TRECHO DO TEXTO:

Mãos do Cacau

O dia ainda não nasceu no assentamento Antônio Conselheiro quando Maria coloca na sacola plástica a marmita de Jonas. A fumaça que sai do coador de pano, espalha o cheiro de café pela cozinha, despertando os sentidos daqueles que ainda estão sonolentos. Em breve Jonas cruzará as ruas de terra ainda cobertas pela neblina de julho até chegar na sua roça de cacau onde contará com a ajuda de outros agricultores para a colheita. Por aqui, os mutirões comunitários são comuns.

A 8Km dali, sob a luz amarela de um poste, Didico esfrega as mãos para espantar o frio enquanto aguarda por Samuel. Sua espera não é longa e logo ele vê o farol da moto que vem atravessando a densa neblina, monta no veículo que segue sem demora para Camamu, aonde encontrarão Jonas.

Os homens entram na floresta juntos com os primeiros raios do Sol da manhã, seguem em silêncio pela picada porquê já sabem o que deve ser feito. O canto intercortado, estridente dos tucanos e os passos na lama são a trilha sonora da caminhada, até que Didico escorrega e cai sentado, provocando uma gargalhada geral.

– Se cair, do chão não passa, Gritou Samuel com sua voz fanha.
– Recebo! Retrucou Didico, limpando a calça com batidas das mãos, ferido unicamente em seu orgulho.

Jonas fez um comentário correlacionando o canto de acasalamento do tucano com o tombo de seu amigo, mas talvez, por desconhecer as gírias locais, não entendi a brincadeira. A marcha seguiu por mais cinco minutos pela floresta até chagarmos à primeira bandeira que é nome dado as montanhas de cacau que estão ali a espera do facão que separará as amêndoas da casca.

O trabalho na roça, suscita todo tipo de conversa. Bravatas de pescarias, vida alheia, causos de outros tempos e até o mundo sobrenatural servem de anestésico para as atividades pesadas do manejo do cacau. Enquanto proseiam, os homens executam suas tarefas num modo automático sem reclamar do trabalho, mas vez por outra fazem um comentário sobre a qualidade dessa ou daquela cabaça comparando-as com as de antigamente.

A medida em que as horas passam, a presença da câmera começa a ser esquecida, a conexão com os sujeitos a quem retrato me dá um manto de invisibilidade que estimula a naturalidade das pessoas. É nessa hora que o ritmo do trabalho documental começa a fluir e foto após foto me aproximo da personalidade de cada um. Minha concentração só é quebrada pelos borrachudos que cismam em ignorar o repelente que estou usando.

Dos três, Didico é o mais brincalhão. Samuel o mais calado e Jonas adora as frases de duplo sentido. Esse grupo heterogêneo forma um time altamente produtivo que habilidosamente maneja o cacau e em questão de 6 horas, produzem centenas de quilos de amêndoas prontas para serem fermentadas. Em pouco tempo, o chocolate produzido com esse cacau poderá ser comercializado nas lojas de São Paulo, destino final dessa colheita.

ITEM DA TAREFA 1: Copie palavra por palavra as entradas, tudo desde a linha que contém "Love Live Local Home Page" até a linha que contém "CGHIES for all", incluindo essas duas. Deixe as imagens de fora da resposta.
O texto acima e as entradas que vêm depois são materiais independentes.

Entradas de dados armazenados:
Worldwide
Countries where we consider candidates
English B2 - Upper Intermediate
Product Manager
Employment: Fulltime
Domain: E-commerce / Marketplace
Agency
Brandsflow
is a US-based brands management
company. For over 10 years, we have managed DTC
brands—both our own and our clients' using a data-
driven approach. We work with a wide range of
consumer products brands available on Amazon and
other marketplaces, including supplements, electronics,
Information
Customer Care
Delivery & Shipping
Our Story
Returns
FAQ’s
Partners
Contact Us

* * *

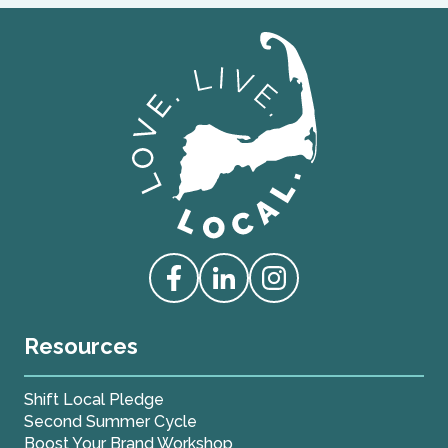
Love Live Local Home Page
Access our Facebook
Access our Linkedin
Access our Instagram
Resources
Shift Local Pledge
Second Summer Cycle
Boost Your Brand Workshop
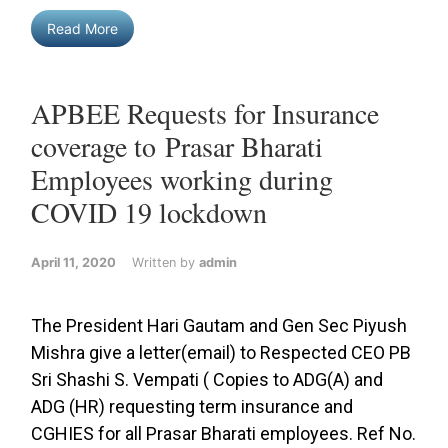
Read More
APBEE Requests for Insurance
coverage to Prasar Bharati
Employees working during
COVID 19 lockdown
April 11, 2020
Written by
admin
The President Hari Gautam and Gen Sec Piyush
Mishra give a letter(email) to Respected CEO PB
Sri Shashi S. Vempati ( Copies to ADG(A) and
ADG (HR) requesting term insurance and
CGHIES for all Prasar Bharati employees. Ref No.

ITEM DA TAREFA 2: No texto sobre a colheita de cacau, por que os homens seguem em silêncio pela picada ao entrar na floresta? Responda em uma a três frases.

RESPOSTA ESCRITA 1:
Love Live Local Home Page
Access our Facebook
Access our Linkedin
Access our Instagram
Resources
Shift Local Pledge
Second Summer Cycle
Boost Your Brand Workshop
Read More
APBEE Requests for Insurance
coverage to Prasar Bharati
Employees working during
COVID 19 lockdown
April 11, 2020
Written by
admin
The President Hari Gautam and Gen Sec Piyush
Mishra give a letter(email) to Respected CEO PB
Sri Shashi S. Vempati ( Copies to ADG(A) and
ADG (HR) requesting term insurance and
CGHIES for all Prasar Bharati employees. Ref No.

RESPOSTA ESCRITA 2: Eles seguem em silêncio porque já sabem o que deve ser feito.